▶ What is asked:
1. In the column configuration page, rewrite everything from "If there is" down to "background.", using "blue" in place of "gray".
2. Answer these questions from the column configuration page:
(a) From which version of AdeptSQL Diff does the page apply?
(b) What size of checksum is a digested column value turned into?
(c) What value is used when the "Compare lone column to..." field is left empty but options involving "Compare to..." are used?
3. Continue the AdeptSQL Diff column configuration page, starting after its last sentence.

▶ Passage:

DataDiff: The column configuration page
[Applies to: AdeptSQL Diff
version 1.90 and higher]
1. Configuring column roles
The second page of the DataDiff comparison setting dialog deals with
individual columns. In the comparison, each column can be
assigned one of the following three roles:
-
Key
columns. Before the tables can be compared, you must
choose one or more key columns. The key fields are important, as the
program associates a row in one table with its counterpart in the other
one by comparing their key column values (or combinations of values, if
there are several columns in the key).
If there is a primary key constraint in one of both
tables, its columns will be taken as key columns by default. However,
this is not necessarily what you need. Often the PK of a table is based
on some meaningless, internally generated numeric ID, which might have
totally different values in the two databases. In such situation you
might prefer to use some other unique column of the table (e.g.
person's name or email). It is strongly advised that you choose for the
key column(s) which don't contain duplicate data (although the Diff
does handle duplicate keys as well).
In the data comparison windows, the key columns are always
displayed as the left-most columns of the grid and are indicated by
gray
background.
Ignored
columns. These are the columns which
must not take part in this comparison. They are not loaded into the
buffer (although there are exceptions),
not displayed and not scripted. By default, computed columns or columns
present in only one table are marked
as ignored.
BLOB columns may be marked so too, unless you switch off the
appropriate configuration
option. But whichever columns the program initially marks as
ignored, you can always change that before starting the comparison.
Regular
(compared) columns. These are just any
other
columns left after you've chosen the key and the ignored ones. When
the program finds a pair of records with matching key column values, it
proceeds to compare each pair of "regular" columns to see whether the
row has changed or not.
Note that the column list supports multiselection: you can
choose as many items as you like
and then change their state with a single click. The program saves
the configuration of columns for each pair of recently compared tables
and automatically recalls the settings whenever you compare the same
tables again.
2. Configuring comparison and scripting options for specific
columns
Once you select a specific column, one of more of the
following comparison
options will become enabled for it:
MD5 Digest if longer than...
Here
you can specify the maximum column length, in bytes, beyond which the
column value will be digested into a 16-byte checksum before being
loaded into the buffer. This option is only enabled for
string and binary columns. Digested columns can be reliably compared,
although obviously you can't view them. Such columns can be
scripted (regardless of their length) only if you use server-side
scripting option for them.
Compare lone
column to... It is possible that one table has
some columns which don't have their counterparts in the other table.
Normally such columns are not compared at all (automatically marked as
"Ignored", see above), but you can force DataDiff to compare them
against a specific value. Here you can specify such value,
which must be a valid SQL expression type-compatible with the lone
column. DataDiff does not try to parse or verify the expression, but
simply passes it to the server as part of the query. Therefore it need
not be a constant, but may be an expression using column names and
functions. If you leave this input field empty, but use
comparison/scripting options involving the "Compare to...", then NULL
will be used.

▶ Dataset excerpts:
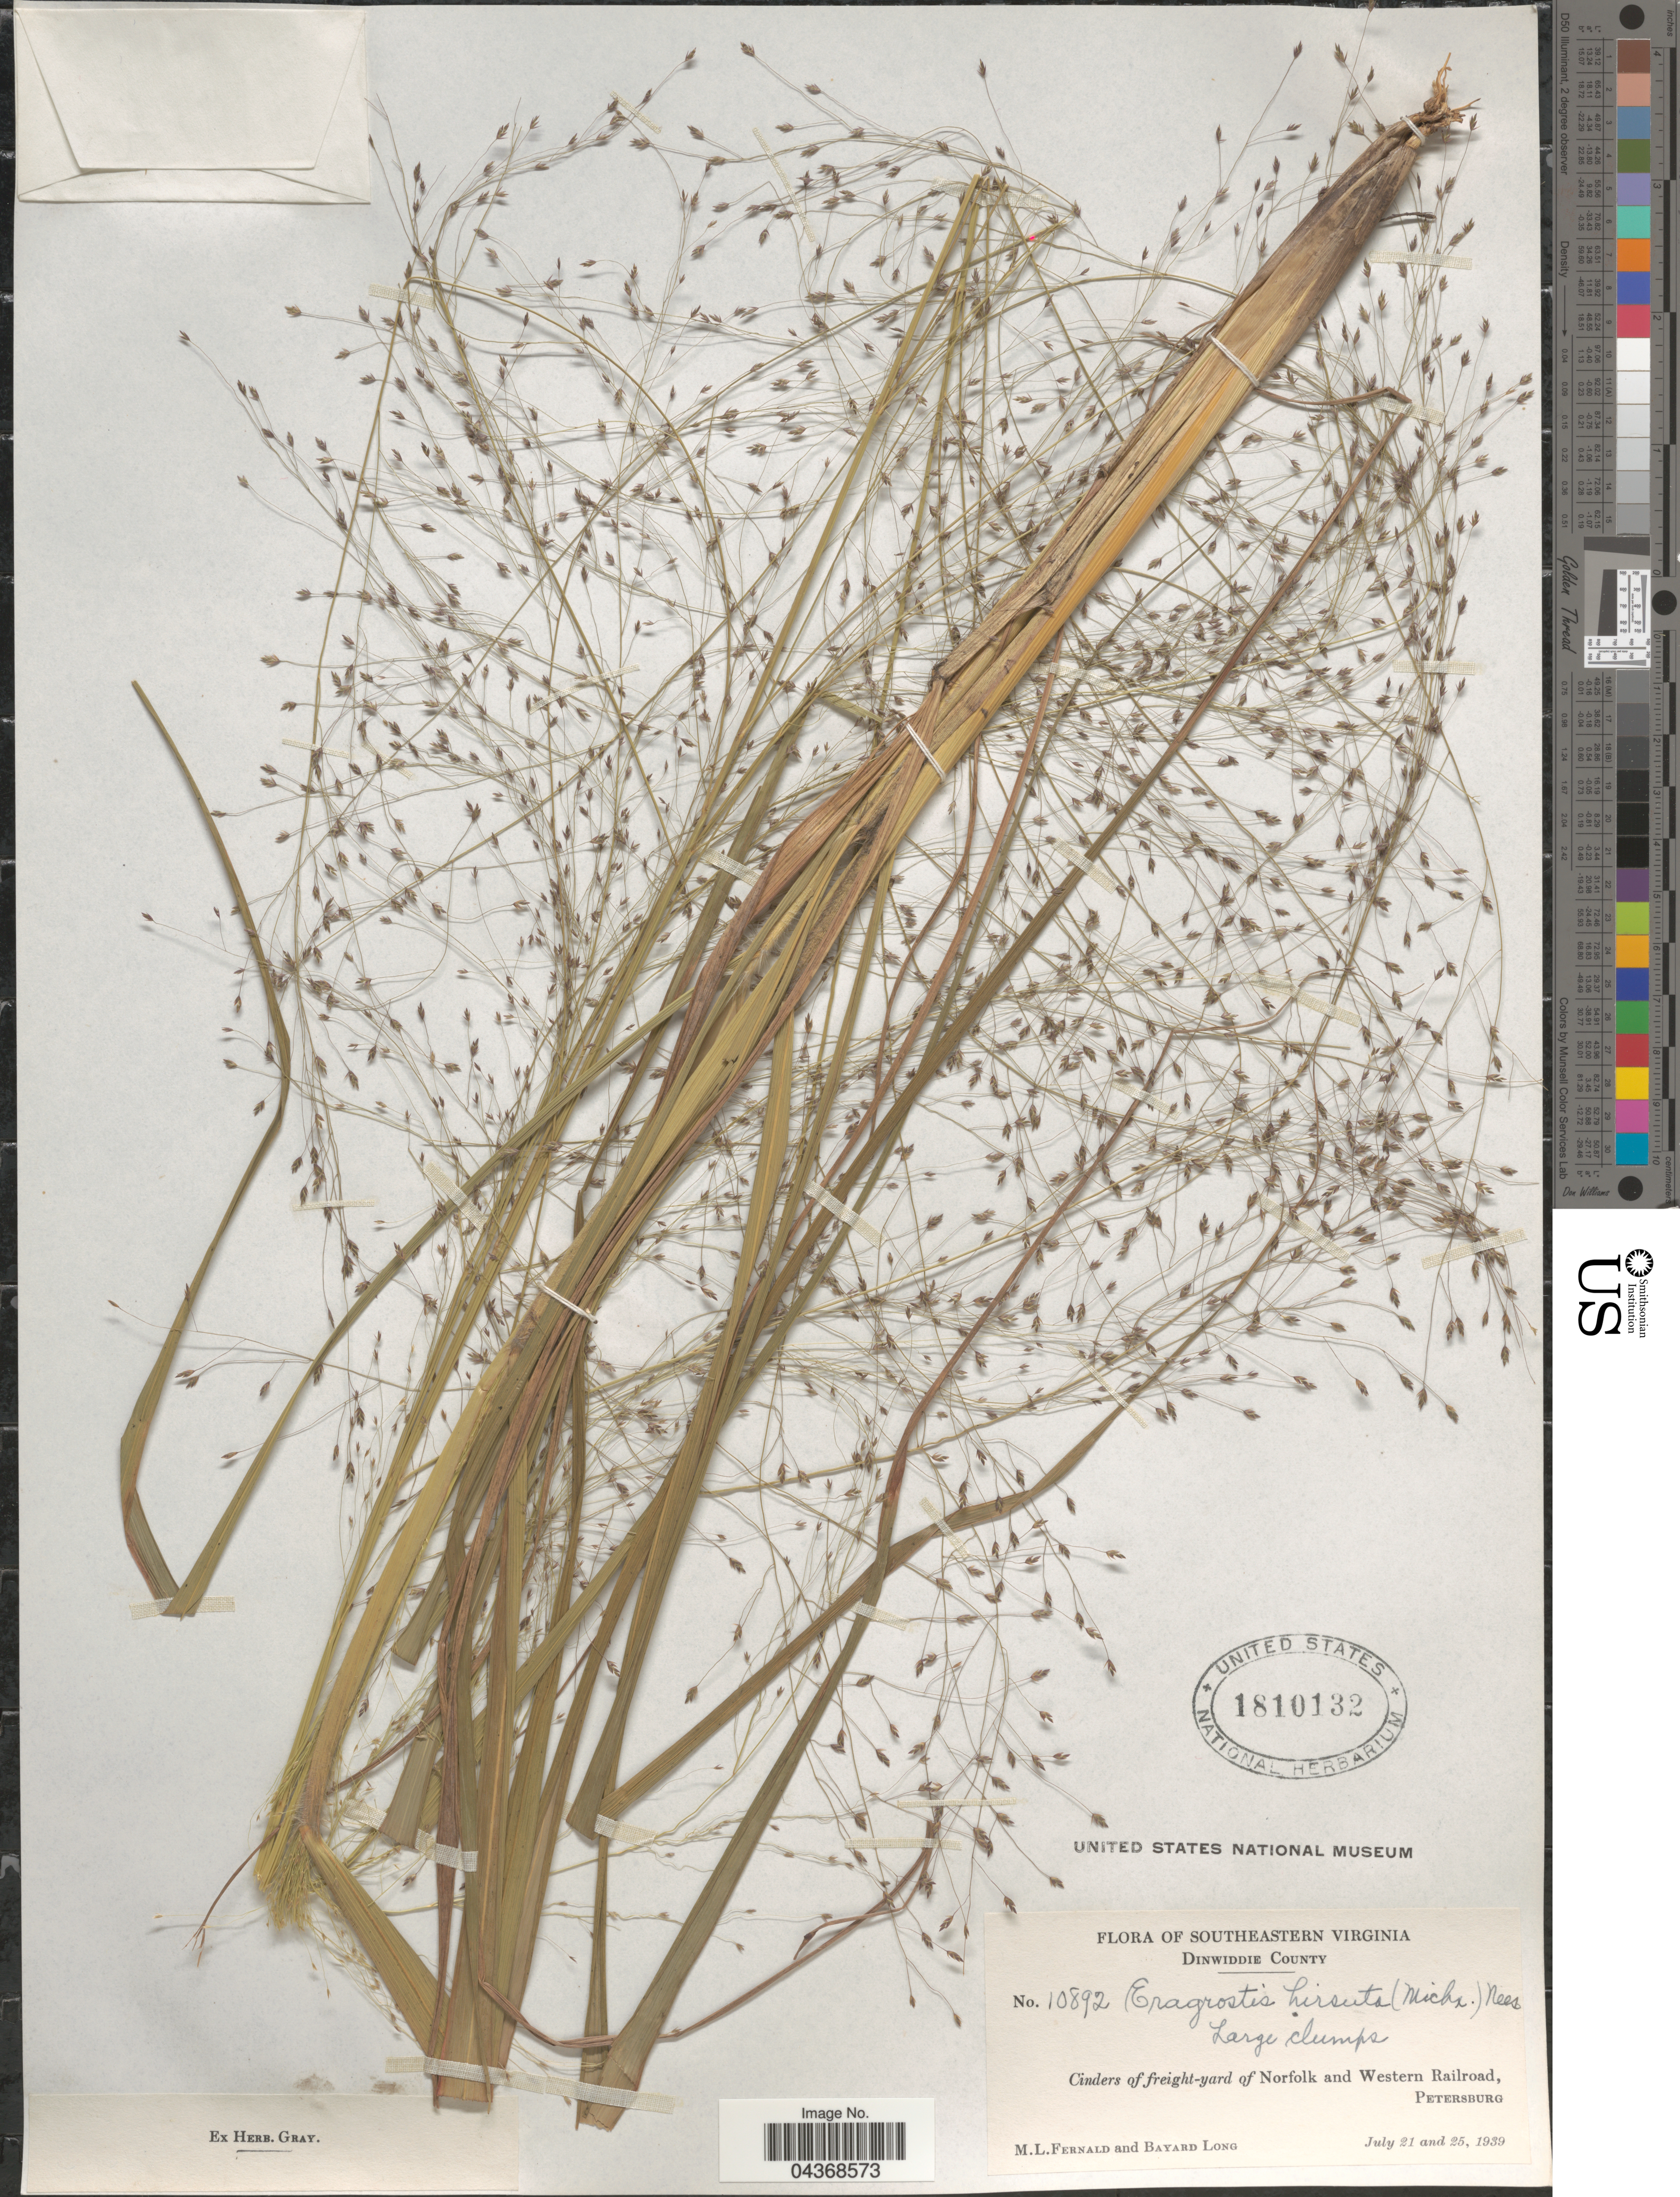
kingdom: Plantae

==

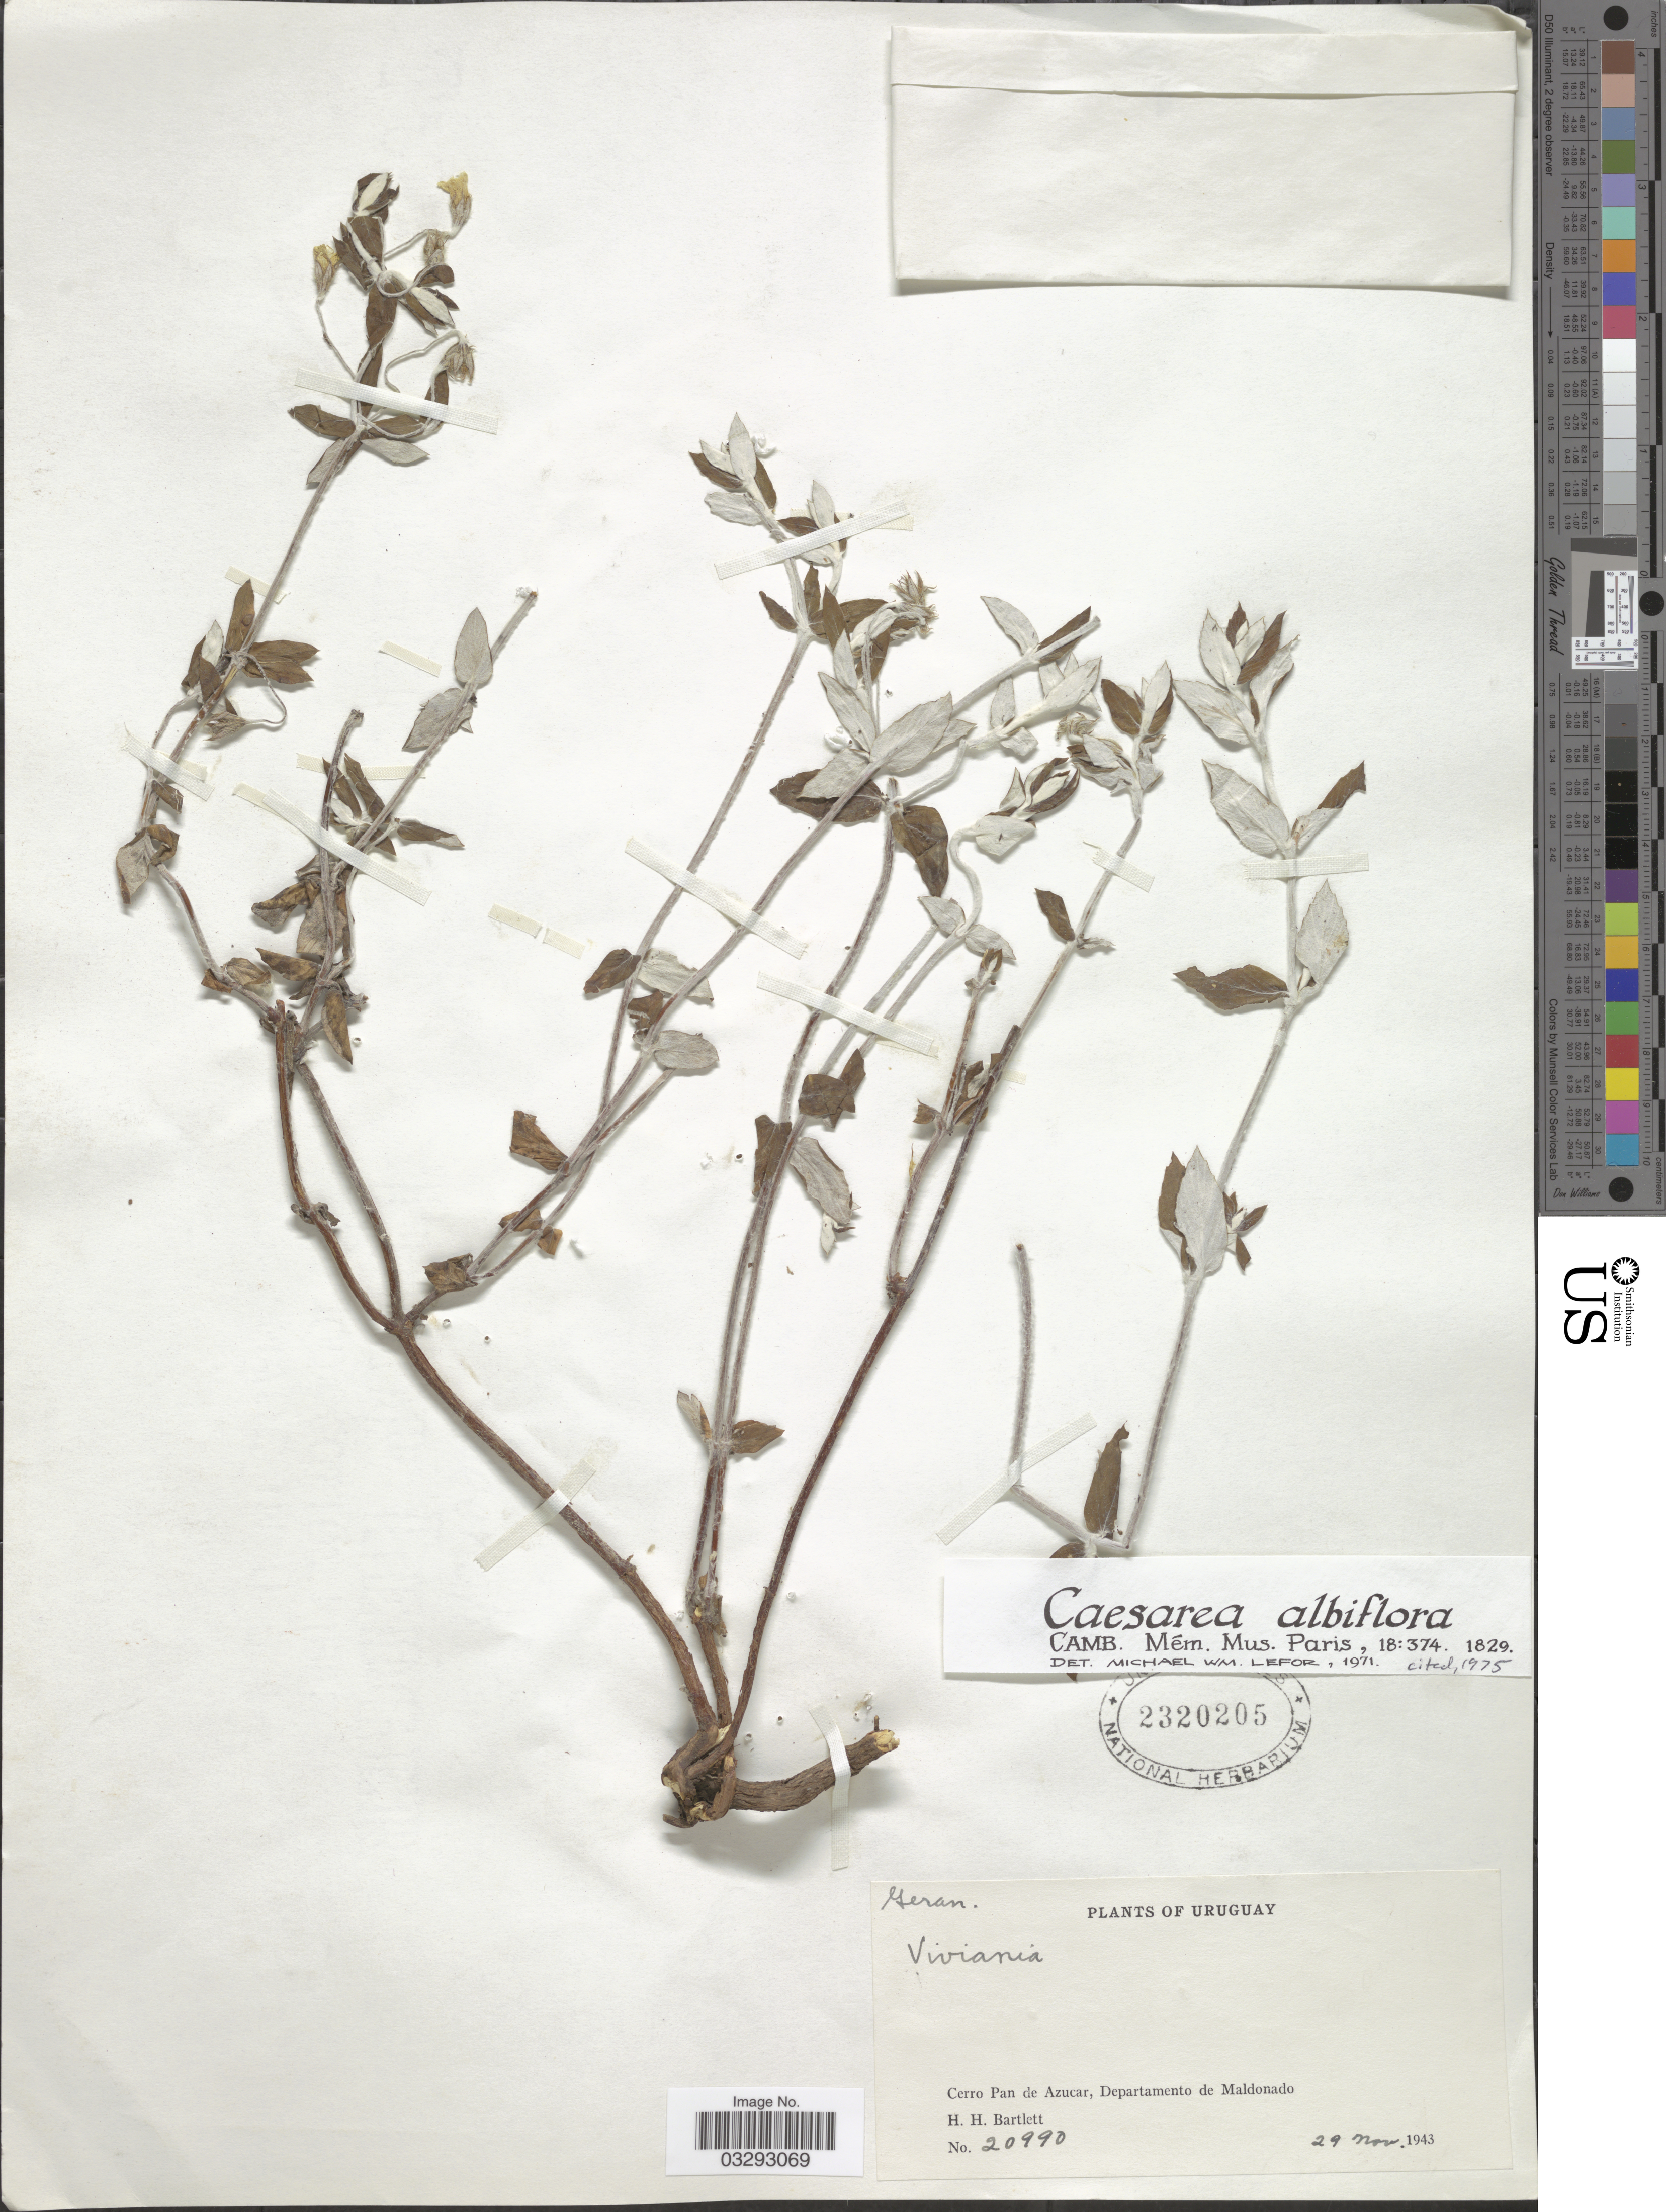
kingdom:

▶ Answers in order:
1.
If there is a primary key constraint in one of both
tables, its columns will be taken as key columns by default. However,
this is not necessarily what you need. Often the PK of a table is based
on some meaningless, internally generated numeric ID, which might have
totally different values in the two databases. In such situation you
might prefer to use some other unique column of the table (e.g.
person's name or email). It is strongly advised that you choose for the
key column(s) which don't contain duplicate data (although the Diff
does handle duplicate keys as well).
In the data comparison windows, the key columns are always
displayed as the left-most columns of the grid and are indicated by
blue
background.

2.
(a) Version 1.90
(b) 16 bytes
(c) NULL

3.
Numeric
tolerance... is enabled only for numeric columns (even for
integer ones, although it mostly makes sense for
FLOAT/DOUBLE/DECIMAL/CURRENCY columns). If you specify a
non-zero value here, any difference in column values not exceeding the
tolerance will be interpreted as a "minor" one. Which means
the two column values will be displayed one below the other as normal
changed values, but they won't be color-marked and won't be scripted.
NULL = 0, '',
False... This option is only enabled for
NULLable columns and indicates that differences between NULL and
various "empty" values like 0, '', 0x will be considered minor.
Case
insensitive option
is only enabled for string columns
(CHAR/VARCHAR/NCHAR/NVARCHAR/TEXT/NTEXT). If checked, column
values differing only in character case will be considered "minor
changes".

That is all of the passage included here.